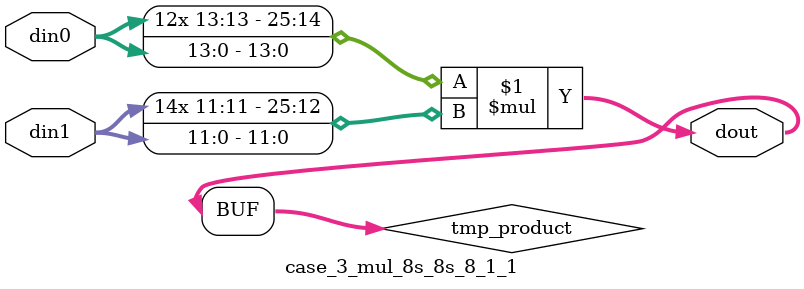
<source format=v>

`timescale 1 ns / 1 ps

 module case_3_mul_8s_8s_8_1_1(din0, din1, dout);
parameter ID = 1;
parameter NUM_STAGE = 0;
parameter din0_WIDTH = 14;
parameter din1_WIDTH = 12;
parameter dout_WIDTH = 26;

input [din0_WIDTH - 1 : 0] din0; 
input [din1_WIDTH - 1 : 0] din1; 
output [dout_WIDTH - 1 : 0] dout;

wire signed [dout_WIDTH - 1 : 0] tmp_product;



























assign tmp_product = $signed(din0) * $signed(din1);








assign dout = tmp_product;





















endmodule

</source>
○ ○ ○ ○ ○ ○ ○
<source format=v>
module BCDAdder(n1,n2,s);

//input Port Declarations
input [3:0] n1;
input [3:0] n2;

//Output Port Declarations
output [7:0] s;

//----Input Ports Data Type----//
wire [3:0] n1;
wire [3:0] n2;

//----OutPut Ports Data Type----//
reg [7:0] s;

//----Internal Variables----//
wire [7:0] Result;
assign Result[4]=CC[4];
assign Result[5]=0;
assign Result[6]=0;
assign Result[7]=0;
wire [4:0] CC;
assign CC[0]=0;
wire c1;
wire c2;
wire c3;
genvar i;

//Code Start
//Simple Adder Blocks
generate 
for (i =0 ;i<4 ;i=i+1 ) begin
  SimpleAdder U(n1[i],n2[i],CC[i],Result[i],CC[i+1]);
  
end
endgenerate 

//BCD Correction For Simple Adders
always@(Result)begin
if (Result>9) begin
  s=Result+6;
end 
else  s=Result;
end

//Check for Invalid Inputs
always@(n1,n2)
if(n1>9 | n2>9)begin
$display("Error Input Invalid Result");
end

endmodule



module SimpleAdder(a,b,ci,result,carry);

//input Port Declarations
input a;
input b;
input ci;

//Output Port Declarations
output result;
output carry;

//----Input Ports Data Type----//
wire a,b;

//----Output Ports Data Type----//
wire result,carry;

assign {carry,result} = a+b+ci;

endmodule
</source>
○ ○ ○ ○ ○ ○ ○
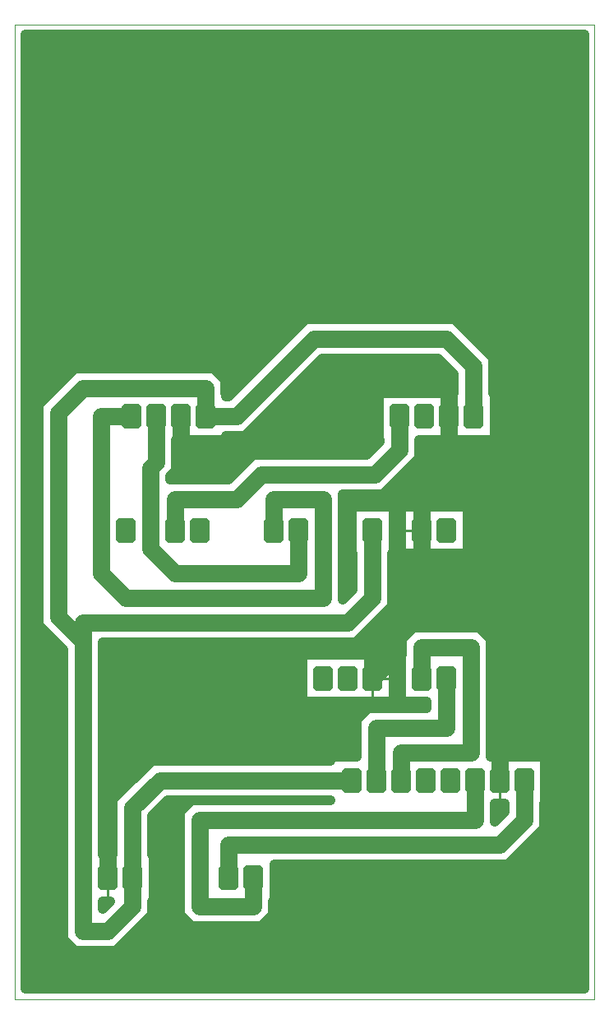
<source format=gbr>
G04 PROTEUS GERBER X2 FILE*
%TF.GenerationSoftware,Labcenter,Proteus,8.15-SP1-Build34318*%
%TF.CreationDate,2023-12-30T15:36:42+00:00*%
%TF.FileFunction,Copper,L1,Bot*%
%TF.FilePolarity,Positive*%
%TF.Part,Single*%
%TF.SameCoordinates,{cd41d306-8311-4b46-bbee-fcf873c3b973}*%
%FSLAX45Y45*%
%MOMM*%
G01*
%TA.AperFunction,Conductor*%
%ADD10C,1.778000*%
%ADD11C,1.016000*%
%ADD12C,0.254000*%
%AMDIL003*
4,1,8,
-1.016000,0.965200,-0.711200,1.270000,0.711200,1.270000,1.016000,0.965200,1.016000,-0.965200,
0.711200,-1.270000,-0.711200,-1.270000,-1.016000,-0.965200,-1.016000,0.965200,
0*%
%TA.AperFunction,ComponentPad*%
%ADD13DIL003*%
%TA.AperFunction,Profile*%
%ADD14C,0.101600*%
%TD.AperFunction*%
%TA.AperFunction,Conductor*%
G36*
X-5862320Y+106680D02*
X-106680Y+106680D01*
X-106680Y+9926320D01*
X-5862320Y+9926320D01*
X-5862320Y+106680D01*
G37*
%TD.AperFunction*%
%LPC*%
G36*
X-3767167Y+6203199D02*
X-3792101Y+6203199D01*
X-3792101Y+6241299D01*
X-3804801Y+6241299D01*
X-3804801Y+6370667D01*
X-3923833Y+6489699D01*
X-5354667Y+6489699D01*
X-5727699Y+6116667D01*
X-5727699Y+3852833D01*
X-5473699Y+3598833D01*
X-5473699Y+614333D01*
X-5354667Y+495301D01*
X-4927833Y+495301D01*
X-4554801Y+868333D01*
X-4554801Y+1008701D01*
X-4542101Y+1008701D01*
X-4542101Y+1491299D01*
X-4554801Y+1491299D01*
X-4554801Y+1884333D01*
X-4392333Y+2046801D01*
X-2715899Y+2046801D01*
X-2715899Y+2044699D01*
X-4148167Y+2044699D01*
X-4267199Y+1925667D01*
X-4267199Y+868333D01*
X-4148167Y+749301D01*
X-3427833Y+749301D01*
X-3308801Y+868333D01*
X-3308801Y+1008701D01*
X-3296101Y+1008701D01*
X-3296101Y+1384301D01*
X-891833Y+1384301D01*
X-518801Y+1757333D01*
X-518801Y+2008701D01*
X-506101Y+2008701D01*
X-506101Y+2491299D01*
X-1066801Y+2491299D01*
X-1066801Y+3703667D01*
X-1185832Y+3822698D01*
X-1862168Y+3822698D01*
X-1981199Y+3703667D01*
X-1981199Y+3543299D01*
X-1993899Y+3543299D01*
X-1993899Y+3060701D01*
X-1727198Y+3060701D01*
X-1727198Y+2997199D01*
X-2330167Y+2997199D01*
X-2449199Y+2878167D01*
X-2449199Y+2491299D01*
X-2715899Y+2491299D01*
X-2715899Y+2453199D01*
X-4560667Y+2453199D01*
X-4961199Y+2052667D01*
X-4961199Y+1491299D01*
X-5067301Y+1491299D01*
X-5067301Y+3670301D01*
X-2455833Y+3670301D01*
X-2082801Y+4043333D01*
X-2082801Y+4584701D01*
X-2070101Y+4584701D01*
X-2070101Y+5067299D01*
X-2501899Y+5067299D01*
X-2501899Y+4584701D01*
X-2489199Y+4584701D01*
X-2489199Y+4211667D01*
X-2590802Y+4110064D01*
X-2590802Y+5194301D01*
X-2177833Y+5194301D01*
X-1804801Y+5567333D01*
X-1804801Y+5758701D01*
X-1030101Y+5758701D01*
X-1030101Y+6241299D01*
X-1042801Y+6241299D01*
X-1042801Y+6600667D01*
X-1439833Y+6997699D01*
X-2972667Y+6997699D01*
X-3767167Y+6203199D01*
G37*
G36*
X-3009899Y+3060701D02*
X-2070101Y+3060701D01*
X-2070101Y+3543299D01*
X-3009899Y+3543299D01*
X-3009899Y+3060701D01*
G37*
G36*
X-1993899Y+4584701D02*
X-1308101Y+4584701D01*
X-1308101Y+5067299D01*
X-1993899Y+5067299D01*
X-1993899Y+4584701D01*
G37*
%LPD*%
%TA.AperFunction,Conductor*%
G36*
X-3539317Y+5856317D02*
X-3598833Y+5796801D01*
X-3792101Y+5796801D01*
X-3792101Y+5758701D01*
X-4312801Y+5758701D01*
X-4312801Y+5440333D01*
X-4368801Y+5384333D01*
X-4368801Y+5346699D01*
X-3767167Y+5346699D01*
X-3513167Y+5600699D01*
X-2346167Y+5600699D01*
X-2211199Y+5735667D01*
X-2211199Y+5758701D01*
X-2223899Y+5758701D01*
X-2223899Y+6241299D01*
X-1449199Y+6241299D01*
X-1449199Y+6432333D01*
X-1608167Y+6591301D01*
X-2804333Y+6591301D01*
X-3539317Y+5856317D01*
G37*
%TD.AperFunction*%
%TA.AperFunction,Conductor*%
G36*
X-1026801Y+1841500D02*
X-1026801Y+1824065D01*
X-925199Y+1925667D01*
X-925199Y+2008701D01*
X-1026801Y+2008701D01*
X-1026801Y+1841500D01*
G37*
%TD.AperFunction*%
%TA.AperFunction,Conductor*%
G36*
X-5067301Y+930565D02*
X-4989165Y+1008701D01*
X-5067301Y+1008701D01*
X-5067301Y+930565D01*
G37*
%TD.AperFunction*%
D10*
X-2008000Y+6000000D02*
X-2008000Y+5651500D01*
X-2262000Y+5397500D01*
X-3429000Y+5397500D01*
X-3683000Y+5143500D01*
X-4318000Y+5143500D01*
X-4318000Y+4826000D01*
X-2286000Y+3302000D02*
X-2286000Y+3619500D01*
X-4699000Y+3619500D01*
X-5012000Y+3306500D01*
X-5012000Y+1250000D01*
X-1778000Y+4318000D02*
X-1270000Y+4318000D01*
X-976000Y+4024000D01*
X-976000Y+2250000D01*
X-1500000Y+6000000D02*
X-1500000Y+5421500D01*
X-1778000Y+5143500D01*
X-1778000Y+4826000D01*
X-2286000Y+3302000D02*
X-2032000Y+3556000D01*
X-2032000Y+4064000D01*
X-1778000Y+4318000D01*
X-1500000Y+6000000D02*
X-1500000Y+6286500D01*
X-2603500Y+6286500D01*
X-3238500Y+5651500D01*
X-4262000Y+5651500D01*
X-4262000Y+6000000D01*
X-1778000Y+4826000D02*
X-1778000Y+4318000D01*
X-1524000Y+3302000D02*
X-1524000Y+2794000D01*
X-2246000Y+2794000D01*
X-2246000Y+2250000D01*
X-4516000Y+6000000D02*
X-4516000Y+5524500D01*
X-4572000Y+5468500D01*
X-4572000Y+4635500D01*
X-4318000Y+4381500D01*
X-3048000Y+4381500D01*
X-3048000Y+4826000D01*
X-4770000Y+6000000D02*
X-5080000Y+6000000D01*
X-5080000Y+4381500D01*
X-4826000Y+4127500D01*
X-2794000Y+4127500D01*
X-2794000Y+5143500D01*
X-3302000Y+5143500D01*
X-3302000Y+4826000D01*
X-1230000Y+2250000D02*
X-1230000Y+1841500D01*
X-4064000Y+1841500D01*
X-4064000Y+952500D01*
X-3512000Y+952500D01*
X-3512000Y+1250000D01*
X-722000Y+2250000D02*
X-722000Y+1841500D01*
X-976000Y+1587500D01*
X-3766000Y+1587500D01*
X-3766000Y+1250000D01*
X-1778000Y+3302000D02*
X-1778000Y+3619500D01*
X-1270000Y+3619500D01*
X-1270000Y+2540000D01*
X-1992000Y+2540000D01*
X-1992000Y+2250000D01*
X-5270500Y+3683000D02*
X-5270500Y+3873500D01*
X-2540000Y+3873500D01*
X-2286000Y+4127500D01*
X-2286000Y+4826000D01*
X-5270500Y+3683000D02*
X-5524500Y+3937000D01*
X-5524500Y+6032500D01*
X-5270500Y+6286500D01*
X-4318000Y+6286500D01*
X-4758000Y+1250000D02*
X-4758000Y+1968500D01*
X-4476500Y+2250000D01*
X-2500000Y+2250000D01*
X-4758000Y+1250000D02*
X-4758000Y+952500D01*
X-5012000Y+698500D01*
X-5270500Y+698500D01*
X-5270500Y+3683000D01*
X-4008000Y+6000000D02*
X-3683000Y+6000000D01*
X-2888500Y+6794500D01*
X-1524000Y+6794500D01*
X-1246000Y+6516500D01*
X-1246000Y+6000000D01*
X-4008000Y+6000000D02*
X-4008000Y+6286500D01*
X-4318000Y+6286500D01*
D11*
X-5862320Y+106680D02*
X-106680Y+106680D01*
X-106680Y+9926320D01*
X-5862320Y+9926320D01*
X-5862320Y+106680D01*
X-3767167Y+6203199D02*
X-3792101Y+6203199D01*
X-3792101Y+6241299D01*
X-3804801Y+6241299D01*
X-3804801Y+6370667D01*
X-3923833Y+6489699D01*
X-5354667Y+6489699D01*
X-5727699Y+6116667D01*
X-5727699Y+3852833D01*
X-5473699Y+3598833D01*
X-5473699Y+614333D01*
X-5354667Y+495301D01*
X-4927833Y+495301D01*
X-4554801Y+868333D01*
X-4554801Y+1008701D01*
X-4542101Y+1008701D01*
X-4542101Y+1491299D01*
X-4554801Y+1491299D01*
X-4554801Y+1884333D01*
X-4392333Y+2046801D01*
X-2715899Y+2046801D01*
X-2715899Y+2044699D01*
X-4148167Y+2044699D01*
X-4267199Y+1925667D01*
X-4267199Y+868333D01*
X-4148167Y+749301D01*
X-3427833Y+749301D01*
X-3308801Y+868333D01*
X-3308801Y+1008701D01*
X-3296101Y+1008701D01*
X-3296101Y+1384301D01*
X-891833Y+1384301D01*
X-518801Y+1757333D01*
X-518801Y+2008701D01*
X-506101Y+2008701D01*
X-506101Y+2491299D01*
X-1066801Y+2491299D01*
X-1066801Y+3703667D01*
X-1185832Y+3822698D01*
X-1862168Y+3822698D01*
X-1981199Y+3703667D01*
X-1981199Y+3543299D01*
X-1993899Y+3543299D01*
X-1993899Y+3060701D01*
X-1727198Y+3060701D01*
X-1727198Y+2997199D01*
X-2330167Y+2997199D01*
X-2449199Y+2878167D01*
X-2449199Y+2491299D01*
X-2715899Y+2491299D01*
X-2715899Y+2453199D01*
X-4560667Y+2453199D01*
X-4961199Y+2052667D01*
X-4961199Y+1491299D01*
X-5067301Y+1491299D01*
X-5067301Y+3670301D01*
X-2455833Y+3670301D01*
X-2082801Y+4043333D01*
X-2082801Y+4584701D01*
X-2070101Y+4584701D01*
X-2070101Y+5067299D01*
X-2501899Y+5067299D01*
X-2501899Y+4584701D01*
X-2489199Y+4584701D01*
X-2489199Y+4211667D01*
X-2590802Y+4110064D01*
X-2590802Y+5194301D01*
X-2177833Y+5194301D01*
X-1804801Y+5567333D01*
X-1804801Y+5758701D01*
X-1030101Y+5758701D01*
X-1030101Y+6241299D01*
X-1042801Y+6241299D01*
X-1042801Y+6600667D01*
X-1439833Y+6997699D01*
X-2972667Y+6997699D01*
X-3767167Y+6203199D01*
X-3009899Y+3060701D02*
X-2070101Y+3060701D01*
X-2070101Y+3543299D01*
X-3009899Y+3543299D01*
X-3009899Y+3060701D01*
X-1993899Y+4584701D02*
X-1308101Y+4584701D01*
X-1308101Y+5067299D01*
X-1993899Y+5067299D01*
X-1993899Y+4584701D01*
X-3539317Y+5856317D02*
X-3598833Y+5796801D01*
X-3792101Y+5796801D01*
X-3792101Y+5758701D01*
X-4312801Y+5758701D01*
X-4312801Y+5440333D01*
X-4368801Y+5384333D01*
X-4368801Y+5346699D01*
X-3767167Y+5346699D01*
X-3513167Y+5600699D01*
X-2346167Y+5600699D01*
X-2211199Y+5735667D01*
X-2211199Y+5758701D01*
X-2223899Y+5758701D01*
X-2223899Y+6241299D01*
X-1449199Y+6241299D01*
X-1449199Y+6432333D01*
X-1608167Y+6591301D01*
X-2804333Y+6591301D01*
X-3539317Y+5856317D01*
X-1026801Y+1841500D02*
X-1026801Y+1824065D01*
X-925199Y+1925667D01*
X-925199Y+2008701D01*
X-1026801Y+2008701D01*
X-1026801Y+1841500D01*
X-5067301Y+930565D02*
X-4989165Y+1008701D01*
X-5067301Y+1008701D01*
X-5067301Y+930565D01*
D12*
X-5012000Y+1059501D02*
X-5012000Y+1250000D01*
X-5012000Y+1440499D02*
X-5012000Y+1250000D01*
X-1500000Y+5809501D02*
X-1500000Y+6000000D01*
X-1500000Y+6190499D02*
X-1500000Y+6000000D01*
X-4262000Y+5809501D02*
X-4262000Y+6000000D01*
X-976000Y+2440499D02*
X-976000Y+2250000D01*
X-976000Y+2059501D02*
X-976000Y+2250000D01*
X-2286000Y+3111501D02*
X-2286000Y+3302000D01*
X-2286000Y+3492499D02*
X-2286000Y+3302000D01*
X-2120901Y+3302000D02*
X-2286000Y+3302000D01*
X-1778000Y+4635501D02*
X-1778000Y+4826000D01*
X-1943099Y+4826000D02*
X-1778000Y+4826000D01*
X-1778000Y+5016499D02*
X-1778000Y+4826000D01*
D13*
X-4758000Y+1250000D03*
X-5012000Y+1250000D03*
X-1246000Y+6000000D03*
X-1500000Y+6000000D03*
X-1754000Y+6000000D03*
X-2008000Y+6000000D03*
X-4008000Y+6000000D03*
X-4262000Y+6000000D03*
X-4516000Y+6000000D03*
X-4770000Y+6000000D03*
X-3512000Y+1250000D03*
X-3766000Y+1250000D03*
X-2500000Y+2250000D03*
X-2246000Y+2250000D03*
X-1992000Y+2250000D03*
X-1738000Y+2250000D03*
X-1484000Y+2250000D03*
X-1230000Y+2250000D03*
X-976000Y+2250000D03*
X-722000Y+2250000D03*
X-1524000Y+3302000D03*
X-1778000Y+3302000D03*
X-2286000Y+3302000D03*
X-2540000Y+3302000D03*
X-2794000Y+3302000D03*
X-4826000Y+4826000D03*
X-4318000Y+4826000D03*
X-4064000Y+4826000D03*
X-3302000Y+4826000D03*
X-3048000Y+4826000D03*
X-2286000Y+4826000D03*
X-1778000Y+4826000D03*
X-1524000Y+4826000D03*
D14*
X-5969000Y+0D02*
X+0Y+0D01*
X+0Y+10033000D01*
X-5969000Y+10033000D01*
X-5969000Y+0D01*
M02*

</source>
○ ○ ○ ○ ○ ○ ○
Once you have read the entries above, state how many of their lines include "begin", giving the number alone.

- _Answer box_
4